Stephen Field announces that experts at the National Trust are predicting an early and fantastic display of bluebells this year following the mild and dry start to 2011.

After an exceptionally cold December, the coldest for more than a century, bluebells are beginning to bloom a couple of weeks earlier than usual following the mildest February in nearly a decade and the driest March for 40 years that had higher than average sunshine levels.

In 2010 bluebells were emerging up to three weeks late in some parts of the country – the latest for fifteen years - after the coldest winter for more than 30 years.

Matthew Oates, a Naturalist for the National Trust, said: “An absence of frost in the mild February and March months sped up the flowering process of the bluebell, though a bit of rain will speed them up further.

“The bluebell starts growing in January with its sole purpose to flower before the other woodland plants which have this year stalled because of the dry weather. This means that the bluebell is relatively free from competition and attracts the early spring pollinators.

“Easter weekend looks set to be the peak time to see bluebells in the south of England but this will vary depending on aspect. Further north, on high ground and on north-facing slopes the flowering will be later.”

To help keep people posted about when bluebells look their best the National Trust is setting up the first ever interactive Bluebell Watch map at www.nationaltrust.org.uk/bluebellwatch.


Normally bluebells peak in a Mexican wave affect across the country starting in the south west fanning out across the UK but in recent years have become more patchy and dependent on their location.

Bluebells depend on warm ground temperatures to help them grow and are normally, but not exclusively, found in old woodland, thick old hedges and on bracken-covered hillsides.

Ian Wright, Gardens Adviser at the National Trust, said: “Bluebells are true heralds of spring and are a key part of our natural heritage and those winter blues seem to melt away when bluebells are mentioned.
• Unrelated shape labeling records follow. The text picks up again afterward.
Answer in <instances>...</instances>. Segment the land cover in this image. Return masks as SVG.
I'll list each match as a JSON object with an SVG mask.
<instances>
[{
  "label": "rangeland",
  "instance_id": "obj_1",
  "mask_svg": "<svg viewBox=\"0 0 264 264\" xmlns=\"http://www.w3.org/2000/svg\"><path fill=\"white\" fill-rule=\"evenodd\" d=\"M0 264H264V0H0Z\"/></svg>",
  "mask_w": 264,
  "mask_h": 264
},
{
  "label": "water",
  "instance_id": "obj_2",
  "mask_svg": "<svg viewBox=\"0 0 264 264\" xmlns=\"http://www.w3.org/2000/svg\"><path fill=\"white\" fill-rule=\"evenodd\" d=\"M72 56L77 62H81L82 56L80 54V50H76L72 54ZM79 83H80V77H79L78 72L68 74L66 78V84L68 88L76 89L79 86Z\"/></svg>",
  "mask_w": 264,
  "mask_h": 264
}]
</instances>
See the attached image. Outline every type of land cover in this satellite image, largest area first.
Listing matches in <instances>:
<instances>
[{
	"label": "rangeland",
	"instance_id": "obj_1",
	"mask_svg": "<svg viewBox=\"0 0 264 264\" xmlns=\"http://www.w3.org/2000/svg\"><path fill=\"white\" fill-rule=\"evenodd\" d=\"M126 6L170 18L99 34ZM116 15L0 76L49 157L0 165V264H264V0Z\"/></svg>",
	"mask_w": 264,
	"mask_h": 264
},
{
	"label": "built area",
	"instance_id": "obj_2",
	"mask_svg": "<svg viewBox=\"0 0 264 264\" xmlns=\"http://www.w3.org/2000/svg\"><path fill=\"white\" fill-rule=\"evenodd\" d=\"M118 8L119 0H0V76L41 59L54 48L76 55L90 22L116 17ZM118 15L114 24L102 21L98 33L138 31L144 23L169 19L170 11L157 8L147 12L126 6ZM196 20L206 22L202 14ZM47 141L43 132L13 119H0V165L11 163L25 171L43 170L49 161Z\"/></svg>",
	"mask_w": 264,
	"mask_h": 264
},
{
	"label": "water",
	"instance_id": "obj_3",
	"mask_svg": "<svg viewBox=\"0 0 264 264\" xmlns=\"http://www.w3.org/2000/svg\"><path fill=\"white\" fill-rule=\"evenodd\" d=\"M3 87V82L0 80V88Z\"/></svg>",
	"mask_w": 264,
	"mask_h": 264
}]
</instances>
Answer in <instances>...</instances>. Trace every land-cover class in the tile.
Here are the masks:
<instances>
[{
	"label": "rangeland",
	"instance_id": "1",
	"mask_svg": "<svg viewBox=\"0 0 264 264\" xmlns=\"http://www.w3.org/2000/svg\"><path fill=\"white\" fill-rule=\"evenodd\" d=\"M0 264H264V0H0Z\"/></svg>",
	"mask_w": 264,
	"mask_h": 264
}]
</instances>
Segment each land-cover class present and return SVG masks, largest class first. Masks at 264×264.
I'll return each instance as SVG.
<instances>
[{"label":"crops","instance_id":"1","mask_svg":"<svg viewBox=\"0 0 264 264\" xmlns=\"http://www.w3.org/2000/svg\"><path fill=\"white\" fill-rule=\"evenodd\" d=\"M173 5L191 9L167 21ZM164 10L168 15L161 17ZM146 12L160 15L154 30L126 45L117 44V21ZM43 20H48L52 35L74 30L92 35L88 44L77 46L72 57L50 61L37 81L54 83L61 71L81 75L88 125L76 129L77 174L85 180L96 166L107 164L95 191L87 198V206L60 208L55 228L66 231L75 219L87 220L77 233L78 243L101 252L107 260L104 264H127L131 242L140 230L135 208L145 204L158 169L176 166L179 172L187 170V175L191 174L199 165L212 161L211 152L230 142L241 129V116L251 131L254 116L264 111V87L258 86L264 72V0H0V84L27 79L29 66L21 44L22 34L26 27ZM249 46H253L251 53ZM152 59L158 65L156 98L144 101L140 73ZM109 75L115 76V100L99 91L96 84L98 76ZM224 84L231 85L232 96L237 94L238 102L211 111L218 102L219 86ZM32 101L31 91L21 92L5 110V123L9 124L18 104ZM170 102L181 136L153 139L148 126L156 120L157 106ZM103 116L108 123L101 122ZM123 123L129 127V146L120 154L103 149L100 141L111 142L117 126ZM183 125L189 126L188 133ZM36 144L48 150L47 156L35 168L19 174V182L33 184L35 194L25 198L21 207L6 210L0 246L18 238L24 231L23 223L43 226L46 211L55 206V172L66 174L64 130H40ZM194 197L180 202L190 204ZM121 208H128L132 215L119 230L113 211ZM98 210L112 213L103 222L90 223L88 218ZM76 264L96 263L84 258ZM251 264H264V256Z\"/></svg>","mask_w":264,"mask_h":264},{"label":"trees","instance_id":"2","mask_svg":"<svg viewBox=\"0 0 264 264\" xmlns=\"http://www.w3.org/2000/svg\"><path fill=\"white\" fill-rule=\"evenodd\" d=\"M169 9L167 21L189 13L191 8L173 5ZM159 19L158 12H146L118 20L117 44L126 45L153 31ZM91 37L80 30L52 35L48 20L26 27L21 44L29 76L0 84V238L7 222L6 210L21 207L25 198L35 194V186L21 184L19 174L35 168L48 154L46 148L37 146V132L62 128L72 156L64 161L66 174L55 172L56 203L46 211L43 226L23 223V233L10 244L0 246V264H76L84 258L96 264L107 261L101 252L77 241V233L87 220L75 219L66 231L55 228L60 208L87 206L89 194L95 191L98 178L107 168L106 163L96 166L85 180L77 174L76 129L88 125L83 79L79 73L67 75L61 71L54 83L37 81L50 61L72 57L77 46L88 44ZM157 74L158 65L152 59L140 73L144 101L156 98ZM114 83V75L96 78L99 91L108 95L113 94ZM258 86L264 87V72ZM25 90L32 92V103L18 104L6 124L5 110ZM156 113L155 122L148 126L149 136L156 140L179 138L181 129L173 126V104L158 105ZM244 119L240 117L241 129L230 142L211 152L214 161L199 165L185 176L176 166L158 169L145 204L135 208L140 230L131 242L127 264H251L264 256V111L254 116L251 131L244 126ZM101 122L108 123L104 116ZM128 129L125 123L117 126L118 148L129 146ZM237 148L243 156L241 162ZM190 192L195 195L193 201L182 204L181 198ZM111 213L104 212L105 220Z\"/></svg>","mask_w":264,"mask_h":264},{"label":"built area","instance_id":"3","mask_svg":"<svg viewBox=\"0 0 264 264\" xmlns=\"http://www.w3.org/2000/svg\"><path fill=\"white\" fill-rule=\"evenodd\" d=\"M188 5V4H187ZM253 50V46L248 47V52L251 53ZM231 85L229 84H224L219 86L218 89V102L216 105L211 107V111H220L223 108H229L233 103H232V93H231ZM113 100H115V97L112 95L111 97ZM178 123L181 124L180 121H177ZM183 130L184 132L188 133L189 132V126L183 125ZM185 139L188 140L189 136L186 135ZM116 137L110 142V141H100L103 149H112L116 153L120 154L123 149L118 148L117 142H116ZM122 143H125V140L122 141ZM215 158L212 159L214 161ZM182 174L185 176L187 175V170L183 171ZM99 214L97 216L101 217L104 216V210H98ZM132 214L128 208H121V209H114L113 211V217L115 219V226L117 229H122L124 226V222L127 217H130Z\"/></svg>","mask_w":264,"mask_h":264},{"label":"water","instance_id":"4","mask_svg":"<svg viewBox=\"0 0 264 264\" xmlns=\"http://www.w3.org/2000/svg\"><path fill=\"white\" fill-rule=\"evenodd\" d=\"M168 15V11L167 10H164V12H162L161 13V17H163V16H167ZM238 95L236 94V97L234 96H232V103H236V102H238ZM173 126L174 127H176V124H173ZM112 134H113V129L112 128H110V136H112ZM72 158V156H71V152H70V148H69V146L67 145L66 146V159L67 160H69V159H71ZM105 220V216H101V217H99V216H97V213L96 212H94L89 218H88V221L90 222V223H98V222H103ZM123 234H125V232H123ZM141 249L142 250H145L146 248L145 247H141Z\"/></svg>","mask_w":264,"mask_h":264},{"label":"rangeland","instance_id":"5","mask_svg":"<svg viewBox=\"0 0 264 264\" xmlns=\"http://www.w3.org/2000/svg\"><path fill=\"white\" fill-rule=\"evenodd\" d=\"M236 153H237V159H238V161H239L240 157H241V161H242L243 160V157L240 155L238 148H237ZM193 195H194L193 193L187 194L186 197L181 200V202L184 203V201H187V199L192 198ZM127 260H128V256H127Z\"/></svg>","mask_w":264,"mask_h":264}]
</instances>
“The Bluebell Watch map will help us build up a clearer picture in real time of how bluebells are spreading across the country and will be a useful tool for anyone wanting to see these majestic carpets of blue stretching off into the distance.”

The National Trust is one of the most important organisations in the UK for bluebells as a quarter of the Trust's woodland is ancient or semi-natural; the ideal habitats for bluebells to flourish.
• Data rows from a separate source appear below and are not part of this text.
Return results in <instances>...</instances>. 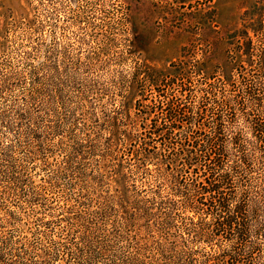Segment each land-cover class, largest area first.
I'll return each instance as SVG.
<instances>
[{
	"label": "trees",
	"instance_id": "1",
	"mask_svg": "<svg viewBox=\"0 0 264 264\" xmlns=\"http://www.w3.org/2000/svg\"><path fill=\"white\" fill-rule=\"evenodd\" d=\"M240 22L221 64L137 65L115 107L0 115V264H264V0Z\"/></svg>",
	"mask_w": 264,
	"mask_h": 264
},
{
	"label": "rangeland",
	"instance_id": "2",
	"mask_svg": "<svg viewBox=\"0 0 264 264\" xmlns=\"http://www.w3.org/2000/svg\"><path fill=\"white\" fill-rule=\"evenodd\" d=\"M256 1L0 0V115L108 109L122 90L117 77L137 65L165 72L210 51L221 64L228 42H245L240 15ZM158 93L178 97L146 87L143 103ZM13 140L0 125V148Z\"/></svg>",
	"mask_w": 264,
	"mask_h": 264
}]
</instances>
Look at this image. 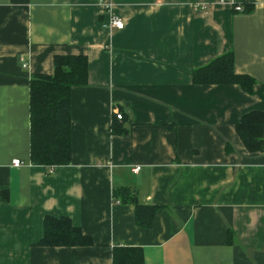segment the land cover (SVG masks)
I'll use <instances>...</instances> for the list:
<instances>
[{"label": "crops", "instance_id": "crops-1", "mask_svg": "<svg viewBox=\"0 0 264 264\" xmlns=\"http://www.w3.org/2000/svg\"><path fill=\"white\" fill-rule=\"evenodd\" d=\"M229 50L252 93L192 82ZM59 54L86 56L87 84L71 89L70 162L45 167L29 162L28 81ZM251 110H264V0H0V264H111L116 245L146 264H264V151L235 131ZM117 187L158 206L149 227ZM46 214L92 245H37Z\"/></svg>", "mask_w": 264, "mask_h": 264}, {"label": "trees", "instance_id": "trees-1", "mask_svg": "<svg viewBox=\"0 0 264 264\" xmlns=\"http://www.w3.org/2000/svg\"><path fill=\"white\" fill-rule=\"evenodd\" d=\"M252 5L245 4L244 12ZM195 84H236L244 92L253 91L255 80L247 74L234 71V53L229 50L191 71ZM87 84V58L84 55L65 54L53 57L51 74L35 73L29 78V162L54 167L66 165L71 157L70 94L72 87ZM118 120V119H115ZM112 122L111 132L125 129ZM235 131L249 152L264 151V110L244 113L235 124ZM112 197L119 203L134 207V221L138 227L151 225L158 206L141 204L129 187H117ZM43 233L39 246L72 247L92 245V238L66 216L44 215ZM111 264H146L142 249L137 246L112 247Z\"/></svg>", "mask_w": 264, "mask_h": 264}, {"label": "built area", "instance_id": "built-area-1", "mask_svg": "<svg viewBox=\"0 0 264 264\" xmlns=\"http://www.w3.org/2000/svg\"><path fill=\"white\" fill-rule=\"evenodd\" d=\"M218 1L219 2H228L229 0H218ZM234 9L237 10V11H240V10H242V7H241V5L236 4V5H234ZM105 25L108 26L110 29L119 30V29L123 28L124 22H123V20L120 17L115 16V15H110L109 18H108V22ZM23 66H24V64H23ZM114 114H115V118L116 119H121L122 118V113L121 112L115 111ZM11 164L15 165V166H18V165L21 164V162H20L19 159H13L11 161ZM135 169H138V166H136ZM49 171H50V169H49Z\"/></svg>", "mask_w": 264, "mask_h": 264}]
</instances>
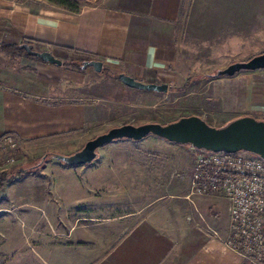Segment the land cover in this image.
I'll list each match as a JSON object with an SVG mask.
<instances>
[{
    "label": "crops",
    "instance_id": "1",
    "mask_svg": "<svg viewBox=\"0 0 264 264\" xmlns=\"http://www.w3.org/2000/svg\"><path fill=\"white\" fill-rule=\"evenodd\" d=\"M80 1V11L72 13L47 0H0L1 44L29 42L62 62L98 60L109 73L143 83L176 80L184 0ZM248 56L228 57L216 69ZM37 59L0 49V138L11 135L19 144L50 147L104 123L98 103L70 102V84L83 83L75 68ZM209 86L215 105L228 115L215 127L248 116L264 121V70L220 77ZM120 90L142 97L156 94L125 85ZM119 122H110L101 133L124 125ZM140 142L121 139L106 145L94 162L83 166L49 159L39 172L6 185L14 187L0 193V264H244L225 243L230 215L225 226L213 228L215 235L198 244V235L192 238L188 225L183 228V209L155 215L103 209V198L112 208L113 194L126 190L135 199L150 192L159 195L156 200L179 198L173 194L180 190L177 185L160 189L155 184L152 190L145 177L150 163L144 161L147 153ZM124 147L132 149L126 158L116 152L103 160L107 150Z\"/></svg>",
    "mask_w": 264,
    "mask_h": 264
},
{
    "label": "rangeland",
    "instance_id": "2",
    "mask_svg": "<svg viewBox=\"0 0 264 264\" xmlns=\"http://www.w3.org/2000/svg\"><path fill=\"white\" fill-rule=\"evenodd\" d=\"M34 48L41 52L38 47ZM178 51V76L175 81L169 83L168 93L151 94L149 97H142L130 91L123 93L120 89L124 88V84L102 73H96L92 67L74 69L79 78L83 76V83L70 84L72 89L70 102L84 101L91 105L98 103L95 107L103 110L104 123L89 127L81 136H72L64 144L55 143L53 146L45 147L41 144L20 143L16 163L18 165L38 163L41 161L40 158L48 153L72 155L74 154L72 151L81 150L88 141L104 134L101 132L108 128L110 122L117 120L124 125L139 126L147 123L165 125L181 117L202 116V119L213 124L212 126H222L228 115L219 111L214 103L209 86L210 81L214 79H203V76L215 74L220 70L216 69V66L228 57L246 54L249 56L244 61H247L255 55L264 53V0H184L178 25ZM186 85H189V88L185 92H178L177 89H182ZM113 113H119L120 118L114 119ZM138 145L144 146L142 151L147 153L144 161L150 163V167L149 171H145L149 174L145 177L152 184V190L155 184L160 189L164 188L165 184L167 189L177 185L180 190L173 194H177L175 196L179 198L156 200L159 195L150 192L143 198L135 199L126 190L113 194L112 208L106 205L108 202L103 198L104 210L117 215L138 210H142L144 215H155L165 209L173 213H179L183 209L187 221L183 228L188 225L189 236L192 238L195 234L198 235V244L207 236L215 235L213 228L226 225L230 215L227 200L221 196L188 195L194 164L189 146L171 143L153 135L145 137ZM104 147L98 152L103 151ZM126 151L132 149L126 150L125 147L109 149L103 156L107 159L103 160H110V156H114L116 152L119 157L126 158ZM53 161L62 163L56 159ZM13 187L12 185L6 187L0 193H10ZM193 247L194 245L188 248L192 250Z\"/></svg>",
    "mask_w": 264,
    "mask_h": 264
},
{
    "label": "water",
    "instance_id": "3",
    "mask_svg": "<svg viewBox=\"0 0 264 264\" xmlns=\"http://www.w3.org/2000/svg\"><path fill=\"white\" fill-rule=\"evenodd\" d=\"M1 45V42H0ZM29 56L45 63L62 66L63 62L49 51H36L33 46H21ZM92 67L96 72L103 70L102 62L86 61L82 68ZM264 70V53L253 56L247 61L235 62L218 70L219 77H233L242 71ZM120 82L126 87L156 93H168V84L143 83L126 74L119 75ZM153 135L178 145L192 146L197 149L234 154L248 152L264 159V121L253 117L236 119L221 128L210 125L199 116L183 117L169 124L147 123L143 125L126 124L110 129L108 132L88 141L85 146L72 155L55 153L54 159L70 167L83 166L94 162L102 147L116 140L129 139L141 141Z\"/></svg>",
    "mask_w": 264,
    "mask_h": 264
},
{
    "label": "built area",
    "instance_id": "4",
    "mask_svg": "<svg viewBox=\"0 0 264 264\" xmlns=\"http://www.w3.org/2000/svg\"><path fill=\"white\" fill-rule=\"evenodd\" d=\"M18 144L11 135L0 138L1 174L18 165ZM189 147L194 157L190 196L227 200L231 233L225 243L243 257L244 264H264V159L248 152Z\"/></svg>",
    "mask_w": 264,
    "mask_h": 264
},
{
    "label": "trees",
    "instance_id": "5",
    "mask_svg": "<svg viewBox=\"0 0 264 264\" xmlns=\"http://www.w3.org/2000/svg\"><path fill=\"white\" fill-rule=\"evenodd\" d=\"M50 3H53L59 7H62L72 13H78L80 11V8L83 6V2H81L80 0H47ZM27 44V45H31L33 46L32 43L29 42H24L22 43ZM34 48V47H33ZM0 49L6 51L7 53L10 54H17V55H22L24 57H28V58H35L36 57H31L27 54V52L25 51V49H22L20 45H6V44H1L0 45ZM39 60V59H37ZM63 66H68V67H73L75 69H83V63L82 62H75V61H65L63 62ZM102 73L108 77V78H113L115 80H119V74H114V73H109L108 71H106L105 69H103ZM218 71L215 74H209V75H204L203 79H216V78H220L217 75ZM189 88V85H186L184 88L182 89H177L178 92H185L187 89ZM183 118V117H181ZM179 118V119H181ZM178 119V120H179ZM175 120V121H178ZM173 121V122H175ZM171 123V122H170ZM169 124V123H167ZM188 146V145H187ZM54 155L55 153H48L43 155L40 159L41 161L38 163H26V164H20V165H16L14 167H12L10 170L2 173L0 175V191L3 190L5 188L6 185L11 184L12 182H14L15 180L24 177L25 175H29V174H33L35 172H39L41 170V168L44 167V164L47 160L49 159H54ZM68 166V165H66ZM69 167V166H68Z\"/></svg>",
    "mask_w": 264,
    "mask_h": 264
}]
</instances>
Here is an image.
The National Trust has also teamed up with the Woodland Trust, along with other environmental groups, to develop the UK's first woodland website, VisitWoods.org.uk. On this, 14,000 publicly accessible woods are mapped and, during April and May visitors can find their nearest bluebell wood by typing in their postcode and clicking the bluebell symbol. In this way they will be able to keep an even closer eye on when bluebells start appearing.

Wildlife broadcaster Simon King said, "Walking in the woods when bluebells are out has to be one of life's most pleasurable experiences and now anyone can find their nearest bluebell wood by using VisitWoods.org.uk. Living down in Somerset we tend to get bluebells quite early on and I always make time to visit with my family."

Half of the world's population of bluebells can be found in the UK. UK bluebells are currently at risk of disappearing as a result of hybridizing with the scentless non-native Spanish bluebell which were often planted in gardens.